--- Records for this task ---
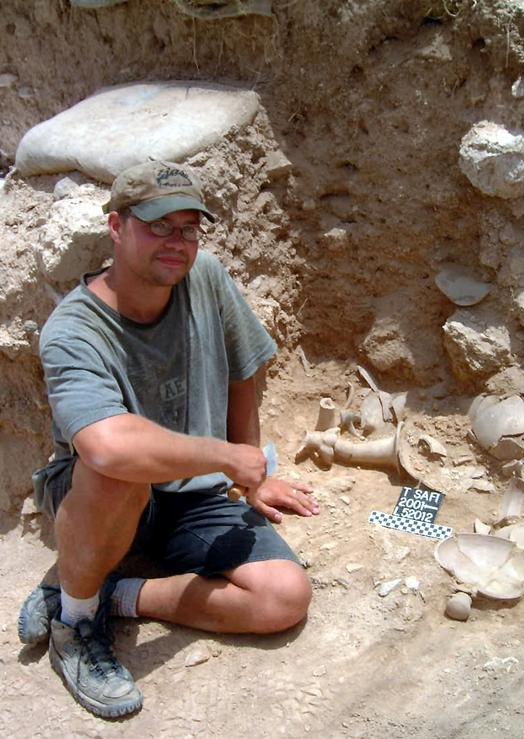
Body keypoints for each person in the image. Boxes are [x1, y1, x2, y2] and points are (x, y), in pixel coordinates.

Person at [18, 160, 319, 719]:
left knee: (283, 597)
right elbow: (107, 448)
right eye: (157, 225)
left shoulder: (203, 276)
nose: (175, 242)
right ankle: (76, 625)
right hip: (100, 492)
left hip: (196, 497)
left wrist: (254, 478)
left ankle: (109, 594)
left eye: (188, 228)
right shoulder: (74, 330)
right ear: (116, 227)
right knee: (117, 470)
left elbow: (242, 370)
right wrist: (229, 456)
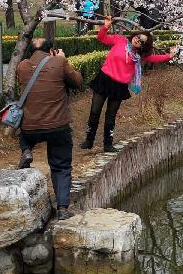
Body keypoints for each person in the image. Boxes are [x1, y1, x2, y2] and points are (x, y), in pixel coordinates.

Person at [80, 17, 174, 152]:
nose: (137, 40)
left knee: (111, 115)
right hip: (104, 79)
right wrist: (105, 26)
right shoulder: (120, 40)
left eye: (141, 42)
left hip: (119, 85)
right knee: (95, 111)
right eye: (137, 37)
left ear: (143, 46)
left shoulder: (138, 55)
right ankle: (89, 141)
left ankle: (108, 144)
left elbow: (154, 58)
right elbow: (102, 38)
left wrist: (169, 56)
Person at [16, 38, 83, 221]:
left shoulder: (22, 66)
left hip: (30, 127)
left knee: (23, 133)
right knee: (61, 166)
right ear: (51, 50)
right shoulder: (59, 62)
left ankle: (26, 150)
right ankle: (62, 208)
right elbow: (77, 81)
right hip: (57, 125)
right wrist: (63, 59)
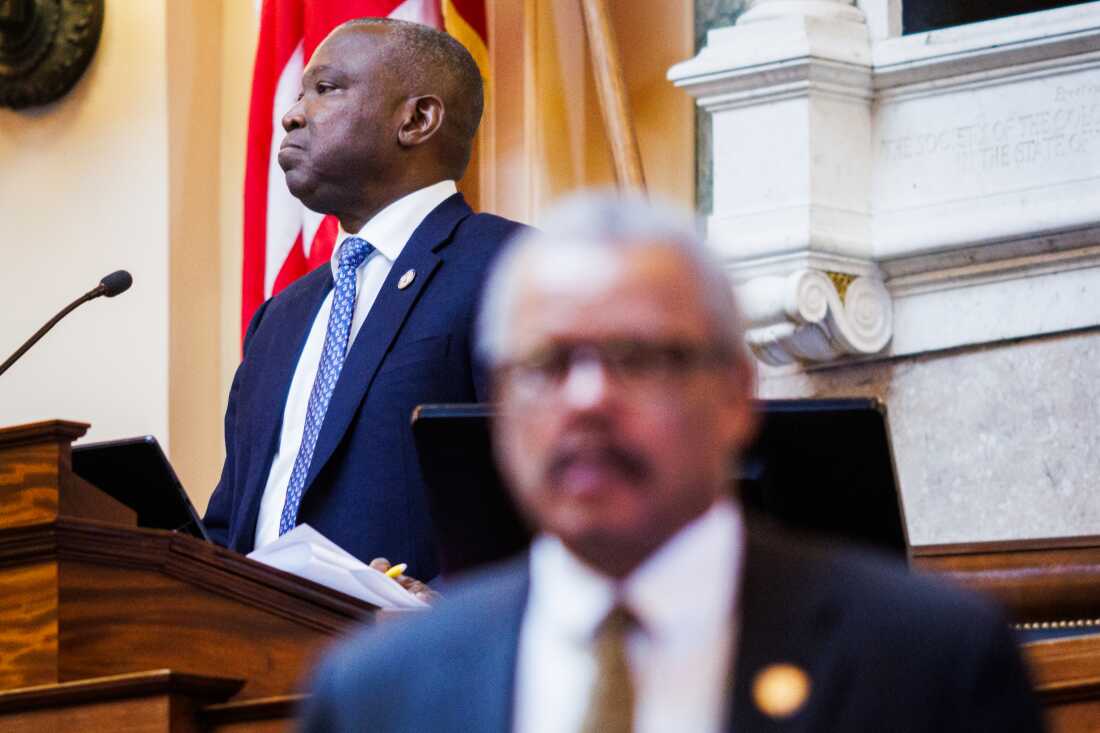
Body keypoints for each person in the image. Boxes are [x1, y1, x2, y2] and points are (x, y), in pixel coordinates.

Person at [299, 192, 1045, 733]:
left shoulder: (929, 660)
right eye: (548, 363)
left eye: (640, 357)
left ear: (735, 394)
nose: (588, 398)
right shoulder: (376, 693)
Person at [204, 18, 524, 580]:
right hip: (254, 652)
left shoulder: (510, 268)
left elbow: (545, 496)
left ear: (417, 119)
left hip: (420, 656)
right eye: (301, 92)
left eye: (325, 89)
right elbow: (230, 525)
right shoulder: (280, 318)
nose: (292, 113)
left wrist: (445, 610)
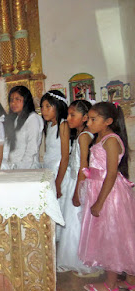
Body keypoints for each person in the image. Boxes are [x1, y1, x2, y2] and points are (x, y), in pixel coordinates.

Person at [79, 102, 135, 291]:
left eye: (93, 119)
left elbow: (111, 173)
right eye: (88, 118)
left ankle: (111, 284)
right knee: (117, 236)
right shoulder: (99, 137)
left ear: (108, 121)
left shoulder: (111, 140)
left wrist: (99, 202)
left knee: (112, 237)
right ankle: (130, 280)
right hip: (100, 189)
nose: (88, 122)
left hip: (110, 195)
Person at [57, 100, 100, 276]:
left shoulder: (84, 137)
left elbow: (84, 166)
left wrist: (77, 192)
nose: (68, 118)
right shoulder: (83, 134)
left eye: (72, 115)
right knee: (76, 223)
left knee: (76, 223)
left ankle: (78, 259)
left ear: (84, 117)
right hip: (76, 181)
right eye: (68, 114)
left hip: (79, 183)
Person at [41, 90, 70, 216]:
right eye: (42, 107)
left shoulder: (63, 125)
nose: (44, 110)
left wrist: (58, 183)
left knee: (61, 208)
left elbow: (65, 157)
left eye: (48, 106)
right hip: (50, 170)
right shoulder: (49, 125)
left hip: (60, 172)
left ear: (58, 106)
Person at [3, 86, 43, 169]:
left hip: (28, 167)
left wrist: (22, 168)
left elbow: (32, 148)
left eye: (17, 99)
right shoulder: (15, 119)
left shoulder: (33, 118)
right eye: (11, 100)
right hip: (13, 166)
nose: (13, 103)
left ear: (26, 100)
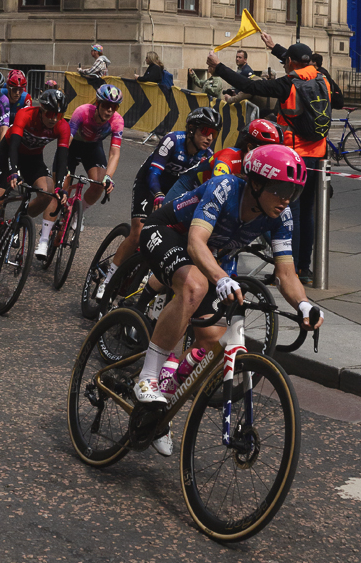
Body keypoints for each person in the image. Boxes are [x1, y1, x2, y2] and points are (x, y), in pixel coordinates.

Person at [133, 145, 322, 427]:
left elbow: (286, 272)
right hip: (167, 232)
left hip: (210, 254)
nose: (286, 200)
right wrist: (221, 278)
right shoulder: (225, 188)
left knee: (211, 342)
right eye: (280, 190)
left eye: (293, 192)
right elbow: (196, 243)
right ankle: (147, 377)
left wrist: (304, 304)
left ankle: (164, 399)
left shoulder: (280, 215)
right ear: (256, 182)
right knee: (195, 285)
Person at [207, 35, 331, 285]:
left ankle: (288, 273)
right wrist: (275, 48)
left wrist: (219, 68)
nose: (285, 64)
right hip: (319, 158)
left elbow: (251, 86)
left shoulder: (288, 84)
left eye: (287, 60)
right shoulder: (323, 79)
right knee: (308, 214)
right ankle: (304, 269)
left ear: (291, 63)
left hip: (294, 158)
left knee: (289, 215)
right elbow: (334, 98)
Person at [96, 106, 223, 302]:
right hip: (150, 184)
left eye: (213, 134)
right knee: (138, 234)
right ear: (191, 129)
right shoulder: (172, 141)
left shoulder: (207, 155)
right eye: (205, 131)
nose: (209, 138)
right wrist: (158, 194)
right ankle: (110, 277)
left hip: (175, 192)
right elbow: (154, 172)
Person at [0, 88, 71, 262]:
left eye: (58, 115)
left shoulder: (63, 127)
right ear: (42, 109)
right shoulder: (26, 114)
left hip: (33, 158)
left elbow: (61, 159)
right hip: (8, 153)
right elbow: (13, 146)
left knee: (47, 192)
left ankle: (17, 221)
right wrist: (13, 172)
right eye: (51, 113)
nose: (54, 119)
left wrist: (60, 186)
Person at [65, 83, 123, 217]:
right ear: (97, 103)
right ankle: (47, 232)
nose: (109, 110)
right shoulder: (82, 111)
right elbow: (66, 142)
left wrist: (108, 177)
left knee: (99, 185)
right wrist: (63, 166)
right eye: (105, 105)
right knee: (62, 185)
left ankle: (77, 215)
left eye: (113, 107)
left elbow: (114, 153)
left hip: (92, 147)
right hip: (73, 146)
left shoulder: (117, 121)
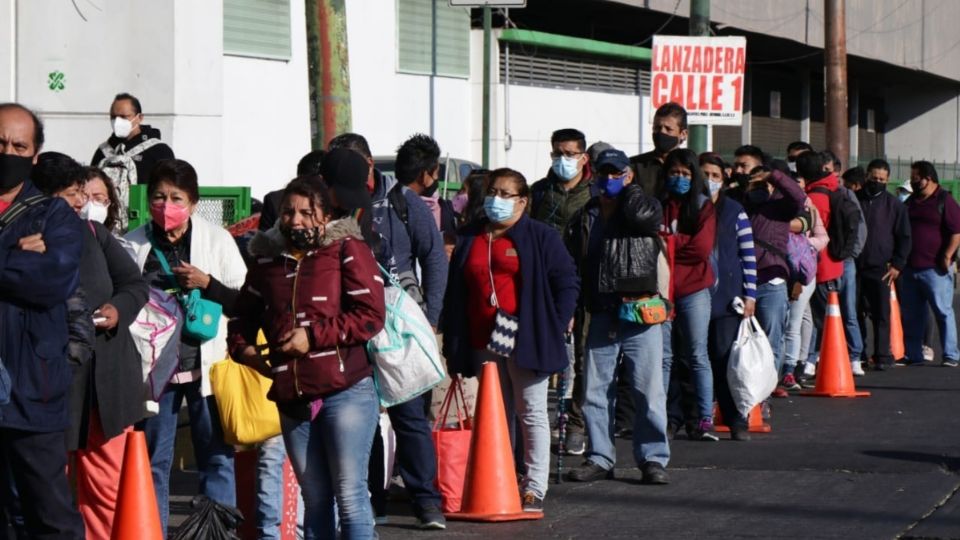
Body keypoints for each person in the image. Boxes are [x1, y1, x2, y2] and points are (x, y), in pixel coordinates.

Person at [229, 176, 385, 540]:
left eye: (305, 212)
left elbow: (371, 315)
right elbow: (242, 314)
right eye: (288, 212)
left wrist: (312, 336)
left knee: (350, 498)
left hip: (347, 392)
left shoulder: (348, 249)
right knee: (315, 499)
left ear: (325, 216)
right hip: (292, 397)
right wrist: (244, 350)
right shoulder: (267, 259)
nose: (295, 220)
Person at [443, 167, 579, 512]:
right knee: (495, 414)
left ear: (522, 201)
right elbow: (456, 289)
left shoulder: (540, 236)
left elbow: (567, 283)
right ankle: (500, 478)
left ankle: (534, 486)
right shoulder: (471, 235)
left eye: (505, 194)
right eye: (492, 192)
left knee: (530, 411)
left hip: (527, 337)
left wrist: (554, 324)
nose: (496, 200)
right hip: (482, 338)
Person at [125, 159, 246, 535]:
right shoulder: (133, 243)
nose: (166, 205)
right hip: (155, 368)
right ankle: (154, 530)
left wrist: (206, 282)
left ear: (193, 202)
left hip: (206, 364)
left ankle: (216, 533)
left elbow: (242, 297)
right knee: (153, 459)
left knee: (216, 458)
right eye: (159, 197)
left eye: (176, 197)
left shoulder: (217, 240)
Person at [32, 152, 149, 540]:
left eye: (82, 192)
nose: (81, 202)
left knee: (108, 489)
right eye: (71, 194)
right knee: (50, 490)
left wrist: (117, 309)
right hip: (49, 383)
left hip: (106, 384)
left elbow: (134, 284)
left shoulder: (95, 236)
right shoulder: (24, 238)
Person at [0, 103, 86, 538]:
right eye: (0, 143)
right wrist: (13, 257)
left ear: (35, 156)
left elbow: (52, 281)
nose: (7, 152)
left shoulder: (54, 216)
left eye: (18, 146)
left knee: (49, 515)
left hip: (32, 388)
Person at [566, 148, 671, 485]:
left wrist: (632, 191)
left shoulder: (641, 206)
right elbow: (574, 263)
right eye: (603, 173)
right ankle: (599, 457)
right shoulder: (586, 215)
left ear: (629, 175)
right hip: (601, 309)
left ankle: (653, 458)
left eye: (617, 173)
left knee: (647, 390)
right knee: (596, 390)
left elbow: (646, 219)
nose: (608, 179)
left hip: (640, 309)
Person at [530, 128, 598, 455]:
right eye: (557, 153)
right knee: (542, 354)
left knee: (583, 357)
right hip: (546, 285)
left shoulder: (595, 194)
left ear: (583, 158)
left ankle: (576, 423)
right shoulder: (540, 193)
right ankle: (537, 422)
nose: (562, 159)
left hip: (585, 285)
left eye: (569, 154)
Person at [732, 145, 806, 384]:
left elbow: (799, 197)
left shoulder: (780, 205)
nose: (740, 170)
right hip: (739, 280)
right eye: (737, 166)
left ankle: (765, 393)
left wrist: (772, 176)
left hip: (771, 278)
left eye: (745, 166)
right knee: (738, 339)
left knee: (771, 339)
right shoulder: (735, 201)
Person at [656, 149, 717, 440]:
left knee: (697, 355)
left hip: (694, 289)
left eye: (685, 173)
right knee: (664, 357)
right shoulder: (658, 205)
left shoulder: (704, 207)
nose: (679, 178)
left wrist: (667, 243)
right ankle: (663, 417)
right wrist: (680, 243)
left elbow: (701, 249)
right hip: (663, 291)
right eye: (674, 173)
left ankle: (704, 418)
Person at [700, 153, 756, 439]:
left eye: (715, 175)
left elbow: (748, 256)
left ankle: (736, 418)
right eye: (704, 174)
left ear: (724, 179)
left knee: (725, 360)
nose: (709, 180)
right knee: (694, 360)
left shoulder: (735, 211)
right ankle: (696, 418)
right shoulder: (686, 208)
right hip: (693, 298)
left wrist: (751, 295)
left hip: (726, 300)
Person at [798, 151, 866, 377]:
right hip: (835, 262)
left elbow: (811, 230)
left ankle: (819, 360)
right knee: (836, 314)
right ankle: (838, 358)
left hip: (822, 265)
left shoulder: (815, 197)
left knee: (822, 318)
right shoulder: (835, 190)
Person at [900, 161, 960, 367]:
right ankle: (913, 353)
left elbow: (956, 232)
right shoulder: (910, 202)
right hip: (910, 268)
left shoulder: (945, 200)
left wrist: (947, 255)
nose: (915, 182)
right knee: (912, 315)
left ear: (929, 178)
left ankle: (951, 354)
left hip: (935, 269)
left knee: (943, 311)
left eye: (917, 178)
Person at [855, 159, 912, 371]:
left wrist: (897, 264)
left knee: (881, 314)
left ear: (887, 181)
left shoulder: (894, 205)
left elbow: (904, 237)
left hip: (881, 268)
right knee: (855, 312)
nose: (876, 182)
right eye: (873, 178)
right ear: (867, 176)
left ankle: (881, 355)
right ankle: (858, 354)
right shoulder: (855, 200)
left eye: (881, 179)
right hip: (855, 266)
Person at [91, 93, 175, 231]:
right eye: (113, 117)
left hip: (144, 227)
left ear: (139, 118)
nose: (117, 121)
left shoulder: (159, 151)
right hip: (107, 227)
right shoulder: (103, 151)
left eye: (124, 117)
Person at [630, 102, 688, 196]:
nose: (661, 132)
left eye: (668, 129)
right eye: (657, 128)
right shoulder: (635, 166)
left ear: (683, 134)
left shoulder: (690, 167)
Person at [81, 167, 124, 234]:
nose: (89, 205)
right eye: (84, 197)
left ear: (109, 203)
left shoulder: (118, 243)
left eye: (98, 199)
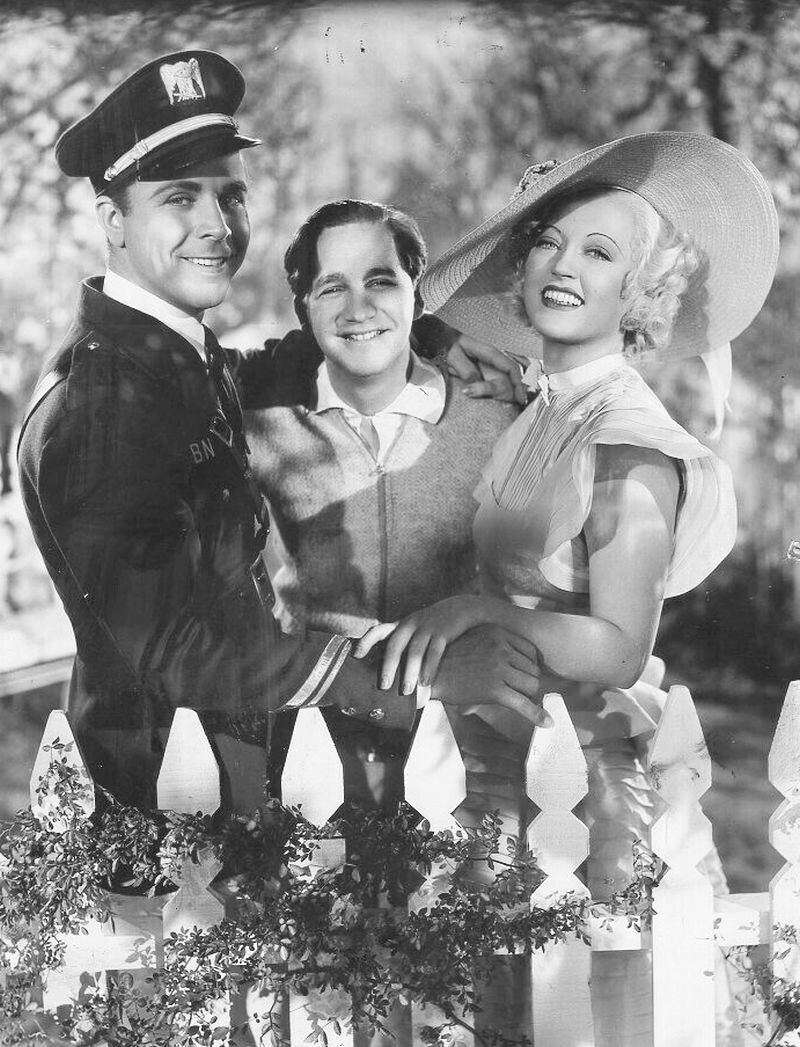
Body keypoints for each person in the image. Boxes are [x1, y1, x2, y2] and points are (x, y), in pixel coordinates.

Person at [16, 50, 545, 813]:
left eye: (230, 195)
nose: (215, 225)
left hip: (230, 783)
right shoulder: (98, 403)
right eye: (179, 197)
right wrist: (418, 680)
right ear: (113, 220)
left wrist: (428, 331)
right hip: (158, 805)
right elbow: (174, 648)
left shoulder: (173, 359)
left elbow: (297, 353)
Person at [358, 132, 779, 1044]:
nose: (562, 265)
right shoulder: (544, 411)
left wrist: (474, 609)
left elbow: (620, 646)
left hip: (581, 779)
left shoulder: (630, 443)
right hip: (495, 752)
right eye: (548, 241)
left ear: (642, 290)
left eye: (599, 252)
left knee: (580, 1011)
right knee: (476, 1008)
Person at [246, 198, 519, 816]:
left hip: (468, 743)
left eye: (381, 281)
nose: (359, 308)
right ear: (304, 309)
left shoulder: (499, 411)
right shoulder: (260, 419)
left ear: (418, 296)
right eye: (331, 288)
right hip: (312, 746)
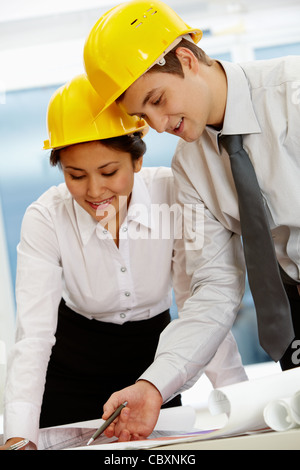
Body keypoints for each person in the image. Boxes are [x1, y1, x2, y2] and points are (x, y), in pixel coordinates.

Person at [82, 0, 300, 441]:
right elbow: (214, 287)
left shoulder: (292, 95)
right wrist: (154, 385)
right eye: (144, 115)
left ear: (185, 58)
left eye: (158, 99)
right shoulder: (191, 169)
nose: (159, 125)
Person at [1, 73, 246, 450]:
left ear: (137, 160)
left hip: (155, 364)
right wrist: (18, 437)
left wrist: (243, 403)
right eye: (75, 175)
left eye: (109, 172)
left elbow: (202, 302)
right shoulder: (45, 217)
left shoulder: (174, 194)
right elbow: (33, 336)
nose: (95, 191)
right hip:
---
Work task – Extract exactly and only the lines above from the line containing "right wrist: (105, 26)" through the line containing "right knee: (61, 166)", both end lines included.

Output below –
right wrist: (105, 26)
right shoulder: (120, 40)
left eye: (141, 42)
left hip: (119, 85)
right knee: (95, 111)
right eye: (137, 37)
left ear: (143, 46)
left shoulder: (138, 55)
right ankle: (89, 141)
left ankle: (108, 144)
left elbow: (154, 58)
right elbow: (102, 38)
left wrist: (169, 56)
Person at [16, 38, 83, 221]:
left shoulder: (22, 66)
left hip: (30, 127)
left knee: (23, 133)
right knee: (61, 166)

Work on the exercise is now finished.